# T5



## dbolanos (Nov 17, 2005)

Hi everybody,
I have 4 x 54w T5 for one year ago. Can someone tell me whats the useful period for a T5 in aquarium?

Thanks in advance.


----------



## BryceM (Nov 6, 2005)

Do you mean how many hours per day or how long the bulbs should last? I'm assuming you're asking how long they last. Some people would recommend changing them yearly.
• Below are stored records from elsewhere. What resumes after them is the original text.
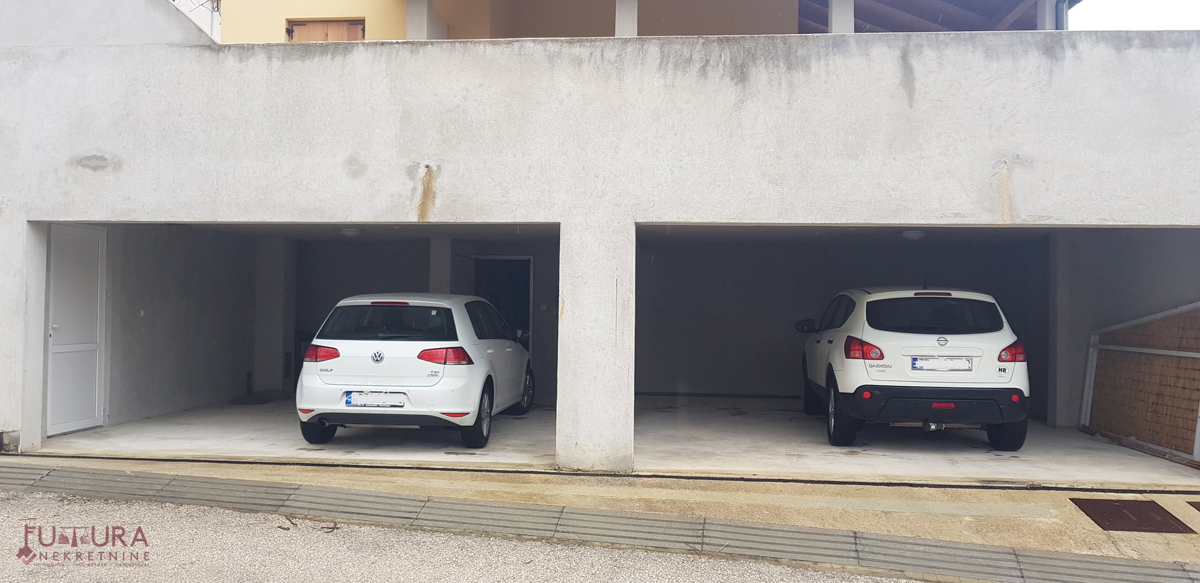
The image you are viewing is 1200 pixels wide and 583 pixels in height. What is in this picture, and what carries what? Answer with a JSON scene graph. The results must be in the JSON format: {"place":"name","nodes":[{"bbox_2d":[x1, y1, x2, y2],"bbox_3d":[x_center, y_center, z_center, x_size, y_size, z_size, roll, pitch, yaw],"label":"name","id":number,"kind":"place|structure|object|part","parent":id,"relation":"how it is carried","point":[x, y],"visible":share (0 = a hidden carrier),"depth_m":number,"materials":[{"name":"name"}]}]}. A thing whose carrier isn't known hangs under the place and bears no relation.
{"place":"outdoors","nodes":[
{"label":"outdoors","id":0,"kind":"place"},
{"bbox_2d":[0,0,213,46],"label":"concrete wall","id":1,"kind":"structure","parent":0,"point":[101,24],"depth_m":8.88,"materials":[{"name":"grey concrete"}]},
{"bbox_2d":[69,222,255,431],"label":"left wall","id":2,"kind":"structure","parent":0,"point":[158,316],"depth_m":11.09,"materials":[{"name":"paint"}]},
{"bbox_2d":[254,237,296,394],"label":"pillar","id":3,"kind":"structure","parent":0,"point":[277,357],"depth_m":13.10,"materials":[{"name":"grey concrete"}]},
{"bbox_2d":[428,238,452,294],"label":"pillar","id":4,"kind":"structure","parent":0,"point":[436,266],"depth_m":11.74,"materials":[{"name":"grey concrete"}]},
{"bbox_2d":[1,485,940,582],"label":"road","id":5,"kind":"structure","parent":0,"point":[230,512],"materials":[{"name":"grey asphalt"}]},
{"bbox_2d":[0,455,1199,563],"label":"pavement","id":6,"kind":"structure","parent":0,"point":[961,528],"materials":[{"name":"concrete"}]},
{"bbox_2d":[557,216,634,470],"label":"pillar","id":7,"kind":"structure","parent":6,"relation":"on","point":[626,405],"depth_m":7.24,"materials":[{"name":"white concrete"}]},
{"bbox_2d":[1069,497,1195,534],"bbox_3d":[3.669,1.553,6.201,0.657,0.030,0.741,0,-1,6],"label":"manhole cover","id":8,"kind":"object","parent":6,"relation":"in","point":[1144,504],"visible":0.92,"depth_m":6.15,"materials":[{"name":"brown metal"}]},
{"bbox_2d":[1187,500,1199,511],"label":"manhole cover","id":9,"kind":"object","parent":6,"relation":"in","point":[1198,508],"visible":0.97,"depth_m":6.56,"materials":[{"name":"brown metal"}]},
{"bbox_2d":[1,1,1199,469],"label":"concrete building","id":10,"kind":"structure","parent":0,"point":[1124,217],"depth_m":8.02,"materials":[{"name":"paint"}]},
{"bbox_2d":[44,224,105,434],"bbox_3d":[-5.371,0.384,9.235,0.103,2.164,1.025,0,-1,6],"label":"white door","id":11,"kind":"structure","parent":10,"relation":"in","point":[93,348],"depth_m":9.22,"materials":[{"name":"white plastic"}]},
{"bbox_2d":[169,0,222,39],"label":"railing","id":12,"kind":"object","parent":10,"relation":"on","point":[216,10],"visible":0.39,"depth_m":12.75,"materials":[{"name":"white"}]},
{"bbox_2d":[339,227,363,236],"bbox_3d":[-2.889,-0.695,10.490,0.306,0.112,0.306,0,-1,6],"label":"ceiling lamp","id":13,"kind":"object","parent":10,"relation":"attached to","point":[351,233],"visible":0.95,"depth_m":10.39,"materials":[{"name":"white"}]},
{"bbox_2d":[405,0,442,39],"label":"pillar","id":14,"kind":"structure","parent":10,"relation":"on","point":[412,16],"depth_m":12.15,"materials":[{"name":"white paint"}]},
{"bbox_2d":[473,255,531,353],"bbox_3d":[-1.467,0.565,13.291,1.170,2.154,0.422,0,-1,6],"label":"doorway","id":15,"kind":"structure","parent":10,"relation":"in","point":[527,262],"depth_m":13.26,"materials":[{"name":"black"}]},
{"bbox_2d":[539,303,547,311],"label":"switch","id":16,"kind":"object","parent":10,"relation":"attached to","point":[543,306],"visible":0.97,"depth_m":12.28,"materials":[{"name":"white"}]},
{"bbox_2d":[614,0,637,35],"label":"pillar","id":17,"kind":"structure","parent":10,"relation":"on","point":[620,16],"depth_m":10.94,"materials":[{"name":"white concrete"}]},
{"bbox_2d":[828,0,854,32],"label":"pillar","id":18,"kind":"structure","parent":10,"relation":"on","point":[835,16],"depth_m":10.86,"materials":[{"name":"white concrete"}]},
{"bbox_2d":[900,229,927,240],"bbox_3d":[3.454,-0.623,9.927,0.310,0.124,0.318,0,-1,6],"label":"ceiling lamp","id":19,"kind":"object","parent":10,"relation":"attached to","point":[914,236],"visible":0.92,"depth_m":9.82,"materials":[{"name":"white"}]},
{"bbox_2d":[797,0,1048,32],"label":"pergola","id":20,"kind":"object","parent":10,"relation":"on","point":[916,14],"visible":0.31,"depth_m":14.18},
{"bbox_2d":[1037,0,1058,28],"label":"pillar","id":21,"kind":"structure","parent":10,"relation":"on","point":[1041,16],"depth_m":11.52,"materials":[{"name":"white"}]},
{"bbox_2d":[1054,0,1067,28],"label":"drainpipe","id":22,"kind":"object","parent":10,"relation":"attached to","point":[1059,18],"visible":0.29,"depth_m":11.98,"materials":[{"name":"grey metal"}]},
{"bbox_2d":[14,396,1198,486],"label":"garage floor","id":23,"kind":"structure","parent":0,"point":[1045,429],"materials":[{"name":"grey concrete"}]},
{"bbox_2d":[294,293,536,448],"bbox_3d":[-1.783,0.757,9.965,1.791,1.455,4.072,0,-1,6],"label":"white car","id":24,"kind":"object","parent":23,"relation":"on","point":[382,355],"visible":0.97,"depth_m":8.40,"materials":[{"name":"white metal"}]},
{"label":"wheel","id":25,"kind":"part","parent":24,"relation":"part of","materials":[{"name":"black rubber"}]},
{"label":"taillight","id":26,"kind":"part","parent":24,"relation":"part of","materials":[{"name":"red plastic"}]},
{"bbox_2d":[344,391,407,407],"bbox_3d":[-2.044,0.998,8.212,0.579,0.186,0.119,0,-1,6],"label":"license plate","id":27,"kind":"object","parent":24,"relation":"attached to","point":[351,403],"visible":0.96,"depth_m":8.17,"materials":[{"name":"white metal"}]},
{"label":"window","id":28,"kind":"part","parent":24,"relation":"part of","materials":[{"name":"black glass"}]},
{"label":"brake light","id":29,"kind":"part","parent":24,"relation":"part of","materials":[{"name":"red"}]},
{"label":"taillight","id":30,"kind":"part","parent":24,"relation":"part of","materials":[{"name":"red plastic"}]},
{"label":"wheel","id":31,"kind":"part","parent":24,"relation":"part of","materials":[{"name":"black rubber"}]},
{"label":"wheel","id":32,"kind":"part","parent":24,"relation":"part of","materials":[{"name":"black rubber"}]},
{"bbox_2d":[793,286,1031,448],"bbox_3d":[3.261,0.750,10.247,1.801,1.560,4.438,0,-1,6],"label":"white car","id":33,"kind":"object","parent":23,"relation":"on","point":[858,316],"visible":0.96,"depth_m":8.56,"materials":[{"name":"white metal"}]},
{"label":"mirror","id":34,"kind":"part","parent":33,"relation":"part of","materials":[{"name":"black mirror"}]},
{"label":"wheel","id":35,"kind":"part","parent":33,"relation":"part of","materials":[{"name":"black rubber"}]},
{"label":"taillight","id":36,"kind":"part","parent":33,"relation":"part of","materials":[{"name":"red plastic"}]},
{"label":"bumper","id":37,"kind":"part","parent":33,"relation":"part of","materials":[{"name":"black plastic"}]},
{"label":"brake light","id":38,"kind":"part","parent":33,"relation":"part of","materials":[{"name":"red"}]},
{"label":"window","id":39,"kind":"part","parent":33,"relation":"part of","materials":[{"name":"black glass"}]},
{"bbox_2d":[911,356,974,371],"bbox_3d":[3.243,0.702,8.560,0.599,0.183,0.107,0,-1,6],"label":"license plate","id":40,"kind":"object","parent":33,"relation":"attached to","point":[950,359],"visible":0.98,"depth_m":8.52,"materials":[{"name":"white metal"}]},
{"label":"tire","id":41,"kind":"part","parent":33,"relation":"part of","materials":[{"name":"black rubber"}]},
{"label":"taillight","id":42,"kind":"part","parent":33,"relation":"part of","materials":[{"name":"red plastic"}]},
{"bbox_2d":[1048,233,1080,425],"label":"pillar","id":43,"kind":"structure","parent":23,"relation":"on","point":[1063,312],"depth_m":10.62,"materials":[{"name":"grey concrete"}]},
{"bbox_2d":[1079,302,1199,462],"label":"wooden panel","id":44,"kind":"object","parent":23,"relation":"on","point":[1168,344],"visible":0.92,"depth_m":9.17,"materials":[{"name":"brown wood"}]},
{"bbox_2d":[212,0,1076,41],"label":"yellow building","id":45,"kind":"structure","parent":0,"point":[755,28],"depth_m":14.15,"materials":[{"name":"paint"}]},
{"bbox_2d":[286,19,365,41],"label":"window shutter","id":46,"kind":"structure","parent":45,"relation":"in","point":[293,30],"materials":[{"name":"brown wood"}]},
{"bbox_2d":[636,238,1042,403],"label":"garage wall","id":47,"kind":"structure","parent":0,"point":[823,292],"depth_m":12.80,"materials":[{"name":"grey paint"}]},
{"bbox_2d":[1067,0,1199,29],"label":"sky","id":48,"kind":"structure","parent":0,"point":[1132,6],"materials":[{"name":"white"}]}
]}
Others would probably say use them until they burn out.


----------



## dbolanos (Nov 17, 2005)

You are wright Guaiac_boy, I'm sorry about my English.
My T5 are now one year old, and I'm trying to make a new setup in ten days, that is the reason why.

Thanks.


----------



## goalcreas (Nov 20, 2006)

If money is not an issue, I would replace them, If it is an issue, you can do the set up, and I am sure the intensity of the lamps will work for your plants to break in and for the roots to take hold.

also, have you been using the bulbs daily for a year, or have they been unused for a portion of that time, that would have to be figured into when to replace.


----------



## ruki (Jul 4, 2006)

goalcreas said:


> If money is not an issue, I would replace them, If it is an issue, you can do the set up, and I am sure the intensity of the lamps will work for your plants to break in and for the roots to take hold.
> 
> also, have you been using the bulbs daily for a year, or have they been unused for a portion of that time, that would have to be figured into when to replace.


It depends. If they are T5 HO, those are supposed to last two years. Normal Output T5 probably just a year. But, if the plants are doing OK, you can wait a bit longer.

One thing to think about is to keep the light level constant by not replacing all the tubes at one time (stagger their replacement).


----------